Transform layer: The raw Iceberg tables written by the ingestion layer are the input for a transform step. dbt or Spark SQL can read from raw, apply schema, clean types, and write structured tables to a separate namespace. This is the L in ELT and the natural next step once ingestion is stable.

Analytics: Trino is already in the stack and partially integrated. Connecting it fully to Nessie enables SQL queries across all Iceberg tables. Adding Superset on top gives a visualisation layer without requiring any changes to the ingestion pipeline.

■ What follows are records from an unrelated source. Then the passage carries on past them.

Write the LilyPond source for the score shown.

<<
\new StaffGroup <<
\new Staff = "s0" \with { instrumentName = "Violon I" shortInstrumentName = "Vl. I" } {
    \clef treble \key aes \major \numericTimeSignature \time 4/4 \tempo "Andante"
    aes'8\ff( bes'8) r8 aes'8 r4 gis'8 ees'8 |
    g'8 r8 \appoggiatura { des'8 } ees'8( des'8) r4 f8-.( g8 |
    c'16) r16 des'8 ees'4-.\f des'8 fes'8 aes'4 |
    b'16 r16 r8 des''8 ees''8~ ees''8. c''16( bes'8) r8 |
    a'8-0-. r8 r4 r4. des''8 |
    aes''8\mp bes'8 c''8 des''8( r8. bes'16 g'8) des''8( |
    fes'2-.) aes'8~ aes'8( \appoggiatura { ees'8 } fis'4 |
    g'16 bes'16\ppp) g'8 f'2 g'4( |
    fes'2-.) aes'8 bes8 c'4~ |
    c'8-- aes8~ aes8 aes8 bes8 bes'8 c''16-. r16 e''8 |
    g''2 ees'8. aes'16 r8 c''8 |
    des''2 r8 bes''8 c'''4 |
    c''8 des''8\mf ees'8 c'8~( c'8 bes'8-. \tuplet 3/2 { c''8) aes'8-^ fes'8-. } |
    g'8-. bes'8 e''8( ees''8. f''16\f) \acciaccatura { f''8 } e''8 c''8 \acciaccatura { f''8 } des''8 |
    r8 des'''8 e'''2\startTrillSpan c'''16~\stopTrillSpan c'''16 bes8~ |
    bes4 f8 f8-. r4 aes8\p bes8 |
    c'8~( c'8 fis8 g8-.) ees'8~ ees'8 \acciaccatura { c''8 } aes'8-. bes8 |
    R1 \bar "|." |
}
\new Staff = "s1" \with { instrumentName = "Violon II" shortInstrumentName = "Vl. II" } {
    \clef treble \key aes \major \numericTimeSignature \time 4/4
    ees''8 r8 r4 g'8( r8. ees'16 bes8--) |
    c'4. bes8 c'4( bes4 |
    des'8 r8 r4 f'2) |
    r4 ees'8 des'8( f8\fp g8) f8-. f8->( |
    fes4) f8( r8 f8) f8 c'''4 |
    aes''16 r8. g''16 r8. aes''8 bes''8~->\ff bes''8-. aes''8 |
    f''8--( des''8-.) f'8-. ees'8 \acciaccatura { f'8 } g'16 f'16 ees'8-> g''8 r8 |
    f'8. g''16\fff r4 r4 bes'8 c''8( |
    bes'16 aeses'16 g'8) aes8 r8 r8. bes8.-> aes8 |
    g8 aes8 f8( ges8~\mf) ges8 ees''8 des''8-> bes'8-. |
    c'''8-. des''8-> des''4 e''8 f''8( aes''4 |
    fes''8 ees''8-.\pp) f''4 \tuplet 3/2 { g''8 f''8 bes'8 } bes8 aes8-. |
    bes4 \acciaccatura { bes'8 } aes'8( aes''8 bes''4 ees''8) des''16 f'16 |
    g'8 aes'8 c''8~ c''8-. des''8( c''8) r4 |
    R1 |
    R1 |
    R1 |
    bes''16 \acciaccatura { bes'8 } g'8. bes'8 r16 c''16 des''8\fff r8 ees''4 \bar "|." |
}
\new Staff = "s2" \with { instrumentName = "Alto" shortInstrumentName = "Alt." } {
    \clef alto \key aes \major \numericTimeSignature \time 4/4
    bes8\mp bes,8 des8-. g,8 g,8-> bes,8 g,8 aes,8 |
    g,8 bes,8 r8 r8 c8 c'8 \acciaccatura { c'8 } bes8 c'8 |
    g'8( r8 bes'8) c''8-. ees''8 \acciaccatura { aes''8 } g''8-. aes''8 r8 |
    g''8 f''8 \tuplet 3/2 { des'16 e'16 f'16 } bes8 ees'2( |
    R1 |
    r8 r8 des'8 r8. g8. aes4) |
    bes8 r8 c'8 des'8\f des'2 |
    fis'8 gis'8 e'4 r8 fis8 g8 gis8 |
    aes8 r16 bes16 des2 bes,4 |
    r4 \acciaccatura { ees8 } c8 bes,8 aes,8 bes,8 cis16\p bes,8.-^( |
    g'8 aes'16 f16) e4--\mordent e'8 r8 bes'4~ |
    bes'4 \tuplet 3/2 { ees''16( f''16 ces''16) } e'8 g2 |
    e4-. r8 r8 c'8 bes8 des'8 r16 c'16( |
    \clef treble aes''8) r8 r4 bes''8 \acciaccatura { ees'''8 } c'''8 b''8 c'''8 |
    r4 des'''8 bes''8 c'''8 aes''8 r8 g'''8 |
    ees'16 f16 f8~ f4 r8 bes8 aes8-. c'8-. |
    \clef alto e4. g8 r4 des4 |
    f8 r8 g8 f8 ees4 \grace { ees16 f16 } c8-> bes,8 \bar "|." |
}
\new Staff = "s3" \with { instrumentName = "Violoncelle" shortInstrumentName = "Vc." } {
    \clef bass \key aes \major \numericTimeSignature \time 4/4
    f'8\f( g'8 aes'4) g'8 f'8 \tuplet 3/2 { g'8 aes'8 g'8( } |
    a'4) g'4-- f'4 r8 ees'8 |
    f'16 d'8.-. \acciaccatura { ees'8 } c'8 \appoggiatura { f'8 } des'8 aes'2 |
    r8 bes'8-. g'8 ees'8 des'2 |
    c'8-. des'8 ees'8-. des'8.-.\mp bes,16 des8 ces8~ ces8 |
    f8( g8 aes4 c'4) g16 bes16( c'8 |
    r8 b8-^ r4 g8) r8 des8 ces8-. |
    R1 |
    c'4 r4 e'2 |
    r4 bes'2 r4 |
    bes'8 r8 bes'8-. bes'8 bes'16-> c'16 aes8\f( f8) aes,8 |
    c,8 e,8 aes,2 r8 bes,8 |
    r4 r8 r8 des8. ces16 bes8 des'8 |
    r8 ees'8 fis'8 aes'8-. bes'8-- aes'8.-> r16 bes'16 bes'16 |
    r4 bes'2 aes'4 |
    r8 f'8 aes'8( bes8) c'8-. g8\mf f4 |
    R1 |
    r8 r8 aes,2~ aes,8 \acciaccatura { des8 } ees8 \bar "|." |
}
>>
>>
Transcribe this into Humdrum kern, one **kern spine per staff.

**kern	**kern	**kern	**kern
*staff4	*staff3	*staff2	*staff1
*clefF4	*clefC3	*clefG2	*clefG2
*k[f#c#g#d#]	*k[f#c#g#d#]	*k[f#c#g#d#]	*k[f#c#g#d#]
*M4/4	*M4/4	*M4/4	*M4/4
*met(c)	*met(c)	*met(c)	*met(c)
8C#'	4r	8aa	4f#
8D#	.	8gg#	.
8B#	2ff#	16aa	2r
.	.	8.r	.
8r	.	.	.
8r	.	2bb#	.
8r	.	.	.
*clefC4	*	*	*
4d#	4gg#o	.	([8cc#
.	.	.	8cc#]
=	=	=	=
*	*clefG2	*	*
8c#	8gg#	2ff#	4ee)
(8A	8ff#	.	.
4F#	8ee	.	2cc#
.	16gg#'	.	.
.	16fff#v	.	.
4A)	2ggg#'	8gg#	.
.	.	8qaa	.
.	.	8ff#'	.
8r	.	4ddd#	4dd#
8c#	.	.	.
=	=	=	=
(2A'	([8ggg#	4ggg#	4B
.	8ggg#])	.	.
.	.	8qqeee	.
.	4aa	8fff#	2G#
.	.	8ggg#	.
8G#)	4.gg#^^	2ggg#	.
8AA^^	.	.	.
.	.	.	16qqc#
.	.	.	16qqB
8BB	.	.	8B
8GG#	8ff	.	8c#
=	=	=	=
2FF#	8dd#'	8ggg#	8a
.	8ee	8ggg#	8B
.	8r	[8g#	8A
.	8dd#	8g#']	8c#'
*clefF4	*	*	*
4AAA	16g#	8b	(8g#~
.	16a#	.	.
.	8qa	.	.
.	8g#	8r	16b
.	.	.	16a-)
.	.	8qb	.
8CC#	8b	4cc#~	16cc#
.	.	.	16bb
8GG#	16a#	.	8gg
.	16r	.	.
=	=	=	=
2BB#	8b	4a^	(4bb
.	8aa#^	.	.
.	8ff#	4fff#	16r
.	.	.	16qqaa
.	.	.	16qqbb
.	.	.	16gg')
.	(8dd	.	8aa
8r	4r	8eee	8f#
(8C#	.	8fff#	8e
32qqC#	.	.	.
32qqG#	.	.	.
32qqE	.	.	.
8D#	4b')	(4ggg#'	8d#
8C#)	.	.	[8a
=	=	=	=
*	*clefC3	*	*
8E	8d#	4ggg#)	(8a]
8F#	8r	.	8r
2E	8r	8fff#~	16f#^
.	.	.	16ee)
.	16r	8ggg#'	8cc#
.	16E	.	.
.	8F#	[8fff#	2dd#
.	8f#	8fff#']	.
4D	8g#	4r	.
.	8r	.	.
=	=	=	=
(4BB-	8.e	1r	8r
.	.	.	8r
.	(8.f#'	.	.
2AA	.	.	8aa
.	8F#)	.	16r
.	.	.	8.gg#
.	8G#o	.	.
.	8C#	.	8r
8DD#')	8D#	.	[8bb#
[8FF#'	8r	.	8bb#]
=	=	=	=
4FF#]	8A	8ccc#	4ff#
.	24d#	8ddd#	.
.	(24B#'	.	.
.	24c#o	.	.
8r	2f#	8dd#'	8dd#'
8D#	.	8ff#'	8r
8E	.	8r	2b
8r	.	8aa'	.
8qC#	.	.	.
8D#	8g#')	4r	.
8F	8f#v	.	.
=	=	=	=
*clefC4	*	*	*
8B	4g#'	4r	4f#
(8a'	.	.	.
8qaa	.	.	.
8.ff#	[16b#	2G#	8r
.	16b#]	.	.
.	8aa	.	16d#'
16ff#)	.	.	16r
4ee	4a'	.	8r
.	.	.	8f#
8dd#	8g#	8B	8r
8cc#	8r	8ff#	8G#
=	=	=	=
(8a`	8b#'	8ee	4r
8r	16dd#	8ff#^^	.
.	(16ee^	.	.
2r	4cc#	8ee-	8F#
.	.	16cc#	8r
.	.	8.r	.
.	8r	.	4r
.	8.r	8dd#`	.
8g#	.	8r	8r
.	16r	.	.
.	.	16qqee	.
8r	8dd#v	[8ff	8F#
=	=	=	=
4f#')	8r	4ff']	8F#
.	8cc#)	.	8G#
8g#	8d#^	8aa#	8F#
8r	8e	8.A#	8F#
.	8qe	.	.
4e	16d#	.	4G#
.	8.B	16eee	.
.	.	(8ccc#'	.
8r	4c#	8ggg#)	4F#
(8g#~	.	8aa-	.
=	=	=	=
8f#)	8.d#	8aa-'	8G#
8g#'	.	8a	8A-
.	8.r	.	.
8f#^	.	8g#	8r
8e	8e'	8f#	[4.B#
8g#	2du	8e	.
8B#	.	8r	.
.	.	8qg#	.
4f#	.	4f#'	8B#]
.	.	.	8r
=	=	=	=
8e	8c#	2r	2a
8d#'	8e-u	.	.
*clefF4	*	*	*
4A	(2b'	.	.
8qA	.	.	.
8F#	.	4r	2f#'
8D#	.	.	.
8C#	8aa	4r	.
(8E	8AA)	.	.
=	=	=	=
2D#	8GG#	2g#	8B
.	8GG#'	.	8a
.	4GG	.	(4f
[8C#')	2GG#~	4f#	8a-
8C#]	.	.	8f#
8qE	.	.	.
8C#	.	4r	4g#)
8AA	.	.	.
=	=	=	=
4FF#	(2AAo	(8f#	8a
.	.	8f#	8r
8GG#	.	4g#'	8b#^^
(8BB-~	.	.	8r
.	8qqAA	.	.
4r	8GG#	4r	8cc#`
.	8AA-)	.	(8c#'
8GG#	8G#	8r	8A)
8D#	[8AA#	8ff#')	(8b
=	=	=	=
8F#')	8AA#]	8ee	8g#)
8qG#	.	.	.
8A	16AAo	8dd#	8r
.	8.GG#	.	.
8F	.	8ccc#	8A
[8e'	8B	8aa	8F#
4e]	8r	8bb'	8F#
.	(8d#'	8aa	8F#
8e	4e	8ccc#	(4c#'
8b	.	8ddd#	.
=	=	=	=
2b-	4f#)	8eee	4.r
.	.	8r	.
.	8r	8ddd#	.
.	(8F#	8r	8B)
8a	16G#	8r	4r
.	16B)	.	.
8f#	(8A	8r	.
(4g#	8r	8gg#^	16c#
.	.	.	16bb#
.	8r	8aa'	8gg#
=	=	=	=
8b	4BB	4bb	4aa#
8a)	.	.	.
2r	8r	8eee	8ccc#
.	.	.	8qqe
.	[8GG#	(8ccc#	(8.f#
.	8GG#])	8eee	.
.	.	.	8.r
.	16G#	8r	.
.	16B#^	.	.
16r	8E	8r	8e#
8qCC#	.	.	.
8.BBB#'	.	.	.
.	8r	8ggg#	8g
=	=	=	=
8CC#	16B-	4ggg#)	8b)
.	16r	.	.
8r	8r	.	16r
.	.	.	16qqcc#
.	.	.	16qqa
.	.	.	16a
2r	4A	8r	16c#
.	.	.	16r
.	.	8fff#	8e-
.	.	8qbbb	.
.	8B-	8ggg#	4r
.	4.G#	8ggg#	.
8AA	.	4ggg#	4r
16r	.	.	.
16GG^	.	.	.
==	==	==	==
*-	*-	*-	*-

Broader source onboarding: The current stack handles one ingestion pattern: a scheduled Airflow pipeline triggering an external HTTP crawler. The same foundation supports pull-based sources like databases using CDC, and push-based sources like event streams via Kafka. The Iceberg tables and Nessie catalog serve as the landing zone regardless of how data arrives.

Governance: Iceberg and Nessie provide the foundations, covering snapshots, schema evolution, commit history, and time travel. The governance layer on top requires deliberate additions: access control, data quality checks, lineage tracking, and schema enforcement. None of these require replacing what's here, as they sit on top of it.